El alto tribunal ha aprovechado una de las múltiples demandas que el comisario José Manuel Villarejo Pérez -conocido por haber grabado su reunión con el expresidente madrileño Ignacio González y porque fue implicado en el caso Pequeño Nicolás- contra dos fiscales anticorrupción para lanzar un verdadero alegato en contra del aforamiento y contra el símbolo en que esta «inaceptable» prerrogativa se convierte cuando se abusa de ella en un «incremento exponencial».

El durísimo auto de la Sala Segunda del Supremo viene motivado por la insistencia de la Fiscalía para que sus dos representantes demandados, José Grinda y Juan José Rosa, quedaran bajo la competencia del Supremo y no de la sala de lo civil y penal del Tribunal Superior de Justicia de Madrid, como establece la ley.

Villarejo denunció en mayo a Grinda y Rosa por sus supuestas maniobras para relacionarle con el caso Emperador de la mafia china y el caso del Pequeño Nicolás. El comisario, que acusó a los fiscales de intentar sobornar a un abogado, insistió en que ambos pertenecen a una camarilla de agentes del Centro Nacional de Inteligencia que tienen como objetivo desacreditarle.

La sala no entró a valorar los hechos que el comisario de Policía imputaba a los dos fiscales porque, según el tribunal, los querellados no tienen fuero ante el Tribunal Supremo. El auto recuerda que la ley orgánica adjudica la competencia a la sala segunda del Supremo para instruir causas seguidas contra el fiscal general y los fiscales de sala del Tribunal Supremo. Pero nadie más del ministerio público, por mucho que el fiscal del Supremo se empeñara en defender el aforamiento ante esta sede de sus compañeros de Anticorrupción, alegando que ese departamento despliega su trabajo en todo el territorio nacional.

Criterio sin lógica

La sala, sin embargo, entiende que ese criterio basado en el ámbito territorial no tiene lógica. Sobre todo porque este racionamiento, llevado a sus últimas consecuencias, «podría desbordar el fundamento mismo del aforamiento. Y es que todo fiscal puede ser llamado al conocimiento de un asunto en cualquier punto del territorio nacional», apunta.

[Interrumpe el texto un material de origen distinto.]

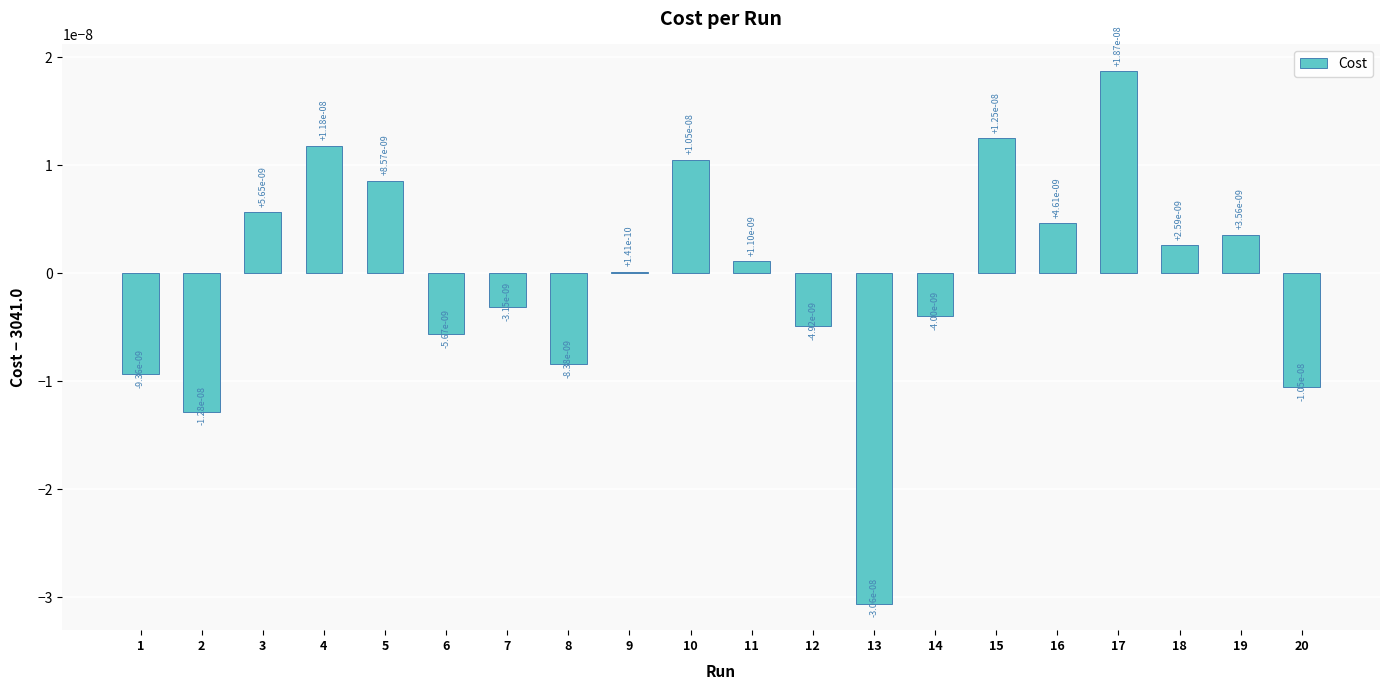

The chart shows a value of 0.0 at 3. True or false?

True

Y es ahí, ante esta maniobra frustrada de la Fiscalía por buscar un aforamiento, cuando estalla el Supremo. El alto tribunal dice que no está dispuesto a alentar lo que califica como la «concepción cuasi protocolaria del aforamiento» que se está haciendo en los últimos tiempos. Por ello, en la resolución insiste en la «importancia de huir de criterios interpretativos que fomenten el incremento exponencial de los aforamientos ya vigentes».

El alto tribunal se aliena así con la propuesta que lanzó en el verano del año pasado el entonces ministro de Justicia. Alberto Ruiz-Gallardón propuso, sin éxito, una reforma para reducir de 17.621 a 22 los aforados en España, al margen de los miembros de la Familia Real. La idea no cuajó por la negativa de Mariano Rajoy y de varias comunidades a abrir el debate de la reformas de sus estatutos.